In time, Parkinsons affects muscles throughout the body, leading to difficulty with swallowing, digestion, facial movements and more.

How It Started

Pedaling For Parkinson’s

In 2003, Jay Alberts, Ph.D. was doing research on Deep Brain Stimulation for PD patients. An avid cyclist who grew up in Iowa, Dr. Alberts convinced six cycling friends to join him for the Registers Annual Great Bicycle Ride Across Iowa . One friend was accompanied by his wife who has PD. The couple started on the week long tour on a tandem bike. It was an instant disaster. Dr. Alberts took his friends place on the front of the bike, pedaling at his typical 80-90 rpm cadence. After a few days, the woman said she no longer felt as though she had PD. Also, her handwriting, impaired by PD, was markedly improved.

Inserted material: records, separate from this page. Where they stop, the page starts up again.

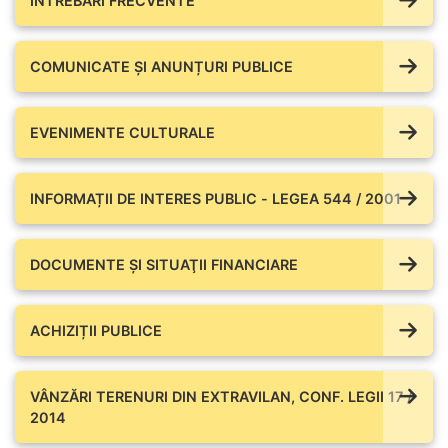
ÎNTREBĂRI FRECVENTE
COMUNICATE ŞI ANUNȚURI PUBLICE
EVENIMENTE CULTURALE
INFORMAȚII DE INTERES PUBLIC - LEGEA 544 / 2001
DOCUMENTE ŞI SITUAŢII FINANCIARE
ACHIZIȚII PUBLICE
VÂNZĂRI TERENURI DIN EXTRAVILAN, CONF. LEGII 17 /
2014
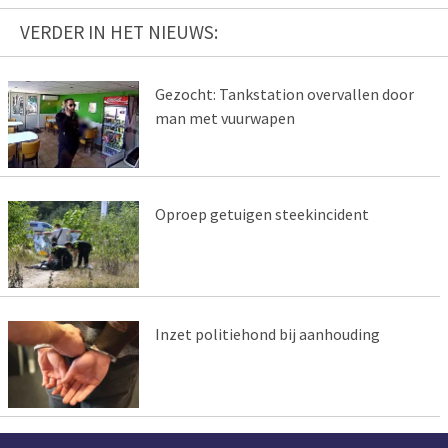
VERDER IN HET NIEUWS:
Gezocht: Tankstation overvallen door
man met vuurwapen
Oproep getuigen steekincident
Inzet politiehond bij aanhouding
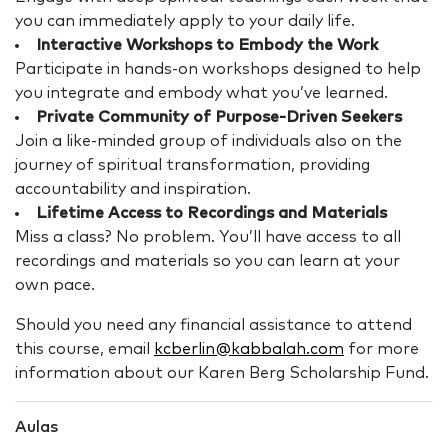
you can immediately apply to your daily life.
Interactive Workshops to Embody the Work
Participate in hands-on workshops designed to help
you integrate and embody what you’ve learned.
Private Community of Purpose-Driven Seekers
Join a like-minded group of individuals also on the
journey of spiritual transformation, providing
accountability and inspiration.
Lifetime Access to Recordings and Materials
Miss a class? No problem. You’ll have access to all
recordings and materials so you can learn at your
own pace.
Should you need any financial assistance to attend
this course, email
kcberlin@kabbalah.com
for more
information about our Karen Berg Scholarship Fund.
Aulas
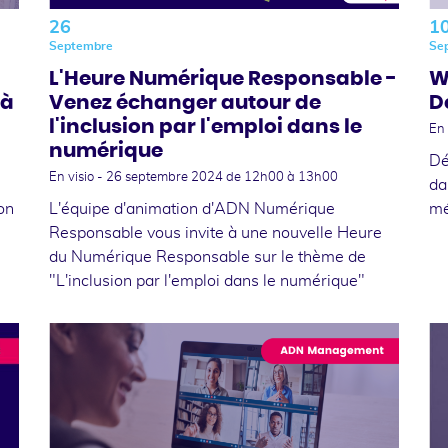
26
1
Septembre
Se
L'Heure Numérique Responsable -
W
 à
Venez échanger autour de
D
l'inclusion par l'emploi dans le
En 
numérique
Dé
En visio -
26 septembre 2024
de 12h00 à 13h00
da
son
L'équipe d'animation d'ADN Numérique
mé
Responsable vous invite à une nouvelle Heure
du Numérique Responsable sur le thème de
"L'inclusion par l'emploi dans le numérique"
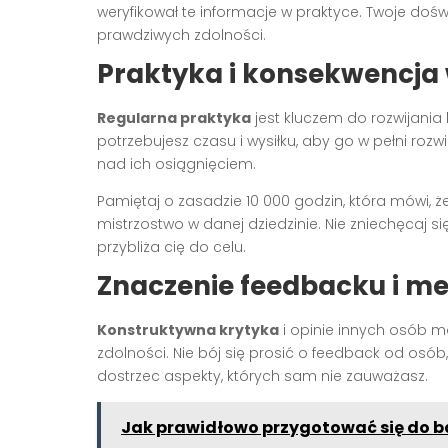
weryfikował te informacje w praktyce. Twoje doś
prawdziwych zdolności.
Praktyka i konsekwencja 
Regularna praktyka
jest kluczem do rozwijania 
potrzebujesz czasu i wysiłku, aby go w pełni rozw
nad ich osiągnięciem.
Pamiętaj o zasadzie 10 000 godzin, która mówi, ż
mistrzostwo w danej dziedzinie. Nie zniechęcaj s
przybliża cię do celu.
Znaczenie feedbacku i m
Konstruktywna krytyka
i opinie innych osób m
zdolności. Nie bój się prosić o feedback od osó
dostrzec aspekty, których sam nie zauważasz.
Jak prawidłowo przygotować się do 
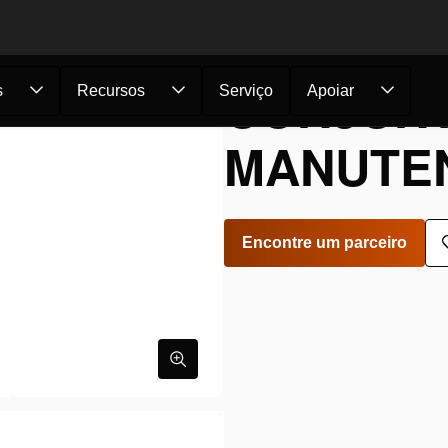
CONJUN
s
Recursos
Serviço
Apoiar
MANUTEN
Encontre um parceiro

His curiosity piqued, Dr. Alberts researched the effects of fast-paced cycling on 12 PD patents. Six rode on solo stationary bikes at their normal cadence of about 55 rpm, keeping their heart rates at 60-85 percent of maximum. Six rode on the backs of tandem cycles at a pace of 80-90 rpm within the same heart rate range. For eight weeks, each rode three hourly sessions per week with 10 minutes of warm up, 40 minutes at cadence and 10 minutes of cool down. At the end of eight weeks, the patients on solo bikes had no measurable change in PD. Those on tandems had an average of 35 percent reduction in symptoms. A month after stopping, the tandem patients still retained some benefits.